Defisit anggaran BLUD RSUD berhasil ditekan dari Rp18,8 miliar pada akhir 2024 menjadi Rp3,7 miliar pada akhir 2025. Selain itu, penguatan layanan puskesmas, pembangunan Unit Transfusi Darah, serta alokasi Rp28,2 miliar untuk mendukung Universal Health Coverage (UHC) Non-Cut Off turut memperluas akses kesehatan masyarakat.

Pertanian, Infrastruktur, dan Tata Kelola

Sektor pertanian tetap menjadi pilar utama ekonomi daerah. Total anggaran prasarana dan sarana pertanian 2025 mencapai Rp57,17 miliar, meliputi pembangunan jalan usaha tani, irigasi, program listrik masuk sawah, bantuan alsintan, serta benih unggul.

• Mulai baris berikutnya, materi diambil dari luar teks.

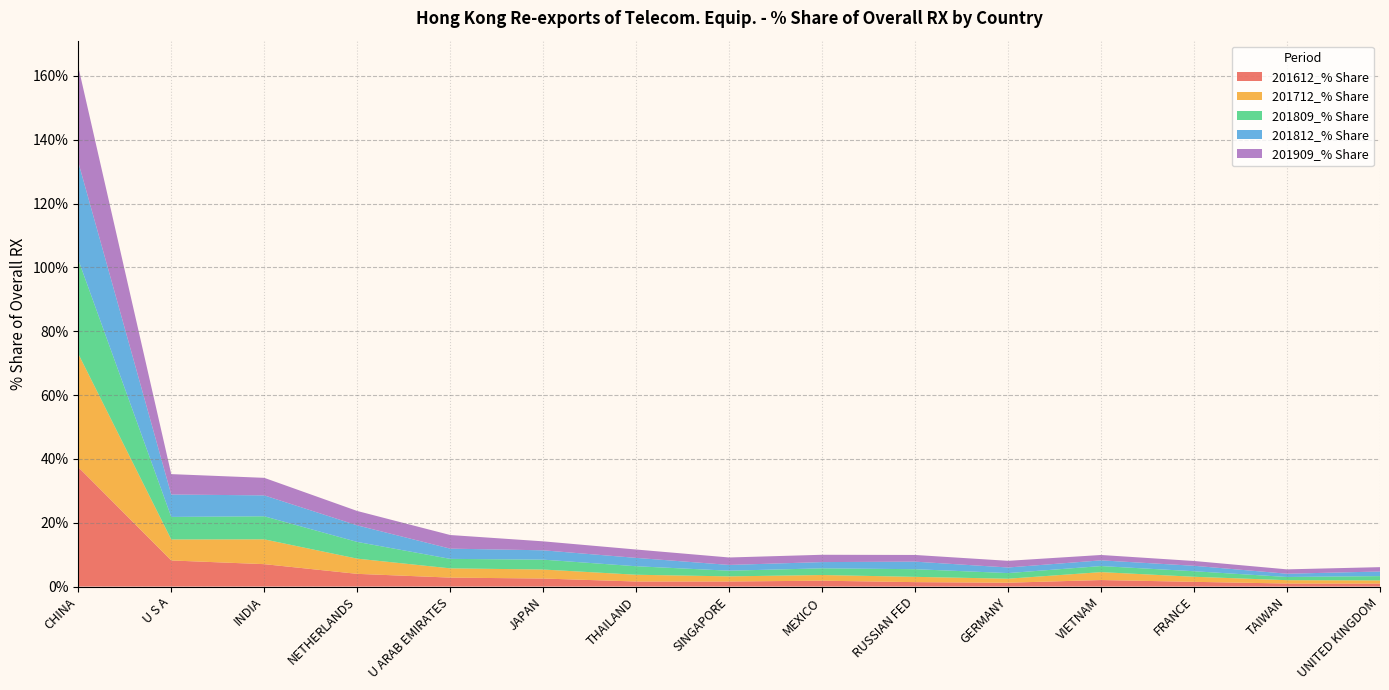

Reading left to right, what are all the values shown in this chart?

201612_% Share: CHINA=37.4	U S A=8.2	INDIA=7.0	NETHERLANDS=4.0	U ARAB EMIRATES=2.8	JAPAN=2.5	THAILAND=1.6	SINGAPORE=1.6	MEXICO=1.8	RUSSIAN FED=1.4	GERMANY=1.2	VIETNAM=2.0	FRANCE=1.5	TAIWAN=1.0	UNITED KINGDOM=0.9
201712_% Share: CHINA=35.5	U S A=6.6	INDIA=7.8	NETHERLANDS=4.8	U ARAB EMIRATES=2.9	JAPAN=2.8	THAILAND=2.1	SINGAPORE=1.6	MEXICO=1.8	RUSSIAN FED=1.7	GERMANY=1.3	VIETNAM=2.5	FRANCE=1.6	TAIWAN=1.1	UNITED KINGDOM=1.0
201809_% Share: CHINA=29.5	U S A=7.1	INDIA=7.2	NETHERLANDS=5.2	U ARAB EMIRATES=3.0	JAPAN=3.1	THAILAND=2.7	SINGAPORE=1.8	MEXICO=2.1	RUSSIAN FED=2.4	GERMANY=1.8	VIETNAM=1.9	FRANCE=1.7	TAIWAN=1.0	UNITED KINGDOM=1.3
201812_% Share: CHINA=30.6	U S A=7.0	INDIA=6.6	NETHERLANDS=5.2	U ARAB EMIRATES=3.2	JAPAN=2.9	THAILAND=2.6	SINGAPORE=1.8	MEXICO=2.0	RUSSIAN FED=2.4	GERMANY=1.8	VIETNAM=1.8	FRANCE=1.7	TAIWAN=1.0	UNITED KINGDOM=1.4
201909_% Share: CHINA=29.9	U S A=6.4	INDIA=5.5	NETHERLANDS=4.5	U ARAB EMIRATES=4.3	JAPAN=2.8	THAILAND=2.6	SINGAPORE=2.3	MEXICO=2.3	RUSSIAN FED=2.1	GERMANY=2.1	VIETNAM=1.7	FRANCE=1.5	TAIWAN=1.4	UNITED KINGDOM=1.4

Produksi padi meningkat 9,93 persen dan produksi jagung melonjak 32,50 persen dibanding tahun sebelumnya. Serapan gabah petani juga melampaui target hingga 117 persen. Kabupaten Soppeng turut meraih penghargaan dari Bank BRI atas implementasi Kartu Tani terbaik kedua di Sulawesi Selatan.

Di sektor infrastruktur, dilakukan peningkatan dan preservasi enam ruas jalan sepanjang 3,7 kilometer, penggantian dua jembatan, serta peningkatan dua ruas jalan melalui Inpres dengan dukungan APBN sekitar Rp50 miliar.

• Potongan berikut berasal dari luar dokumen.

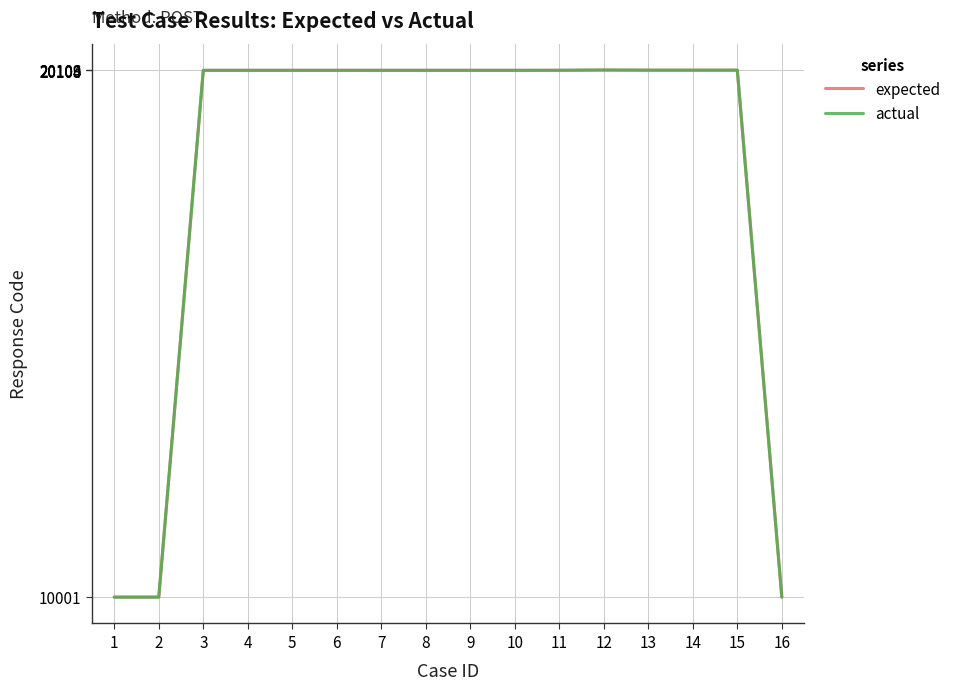

What is the value of the actual point at the 15th from the left?

20106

Pada aspek tata kelola pemerintahan, Kabupaten Soppeng meraih skor 80,48 dalam Survei Penilaian Integritas (SPI) oleh KPK, menempatkannya pada peringkat pertama kategori Zona Hijau/Terjaga di Sulawesi Selatan. Indeks Kepuasan Masyarakat (IKM) tahun 2025 juga meningkat menjadi 88,53.

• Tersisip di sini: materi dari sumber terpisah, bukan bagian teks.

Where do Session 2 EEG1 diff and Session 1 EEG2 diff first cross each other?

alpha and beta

Menutup paparannya, Bupati Suwardi Haseng mengajak seluruh elemen masyarakat untuk terus bersinergi mendukung visi “Soppeng Sehat, Maju, dan Berdaya Saing Berbasis Agropolitan.” Meski tantangan fiskal pada 2026 diprediksi masih berat, pemerintah daerah optimistis inovasi akan tetap menjadi motor penggerak pembangunan.

Kegiatan refleksi tersebut turut dihadiri anggota DPRD Kabupaten Soppeng, unsur Forkopimda, Ketua Pengadilan Negeri dan Pengadilan Agama, Sekretaris Daerah dan jajaran ASN, pimpinan instansi vertikal, BUMN/BUMD, tokoh masyarakat, pimpinan organisasi, kepala desa dan lurah, insan pers, serta masyarakat yang memberikan apresiasi atas capaian satu tahun kepemimpinan tersebut.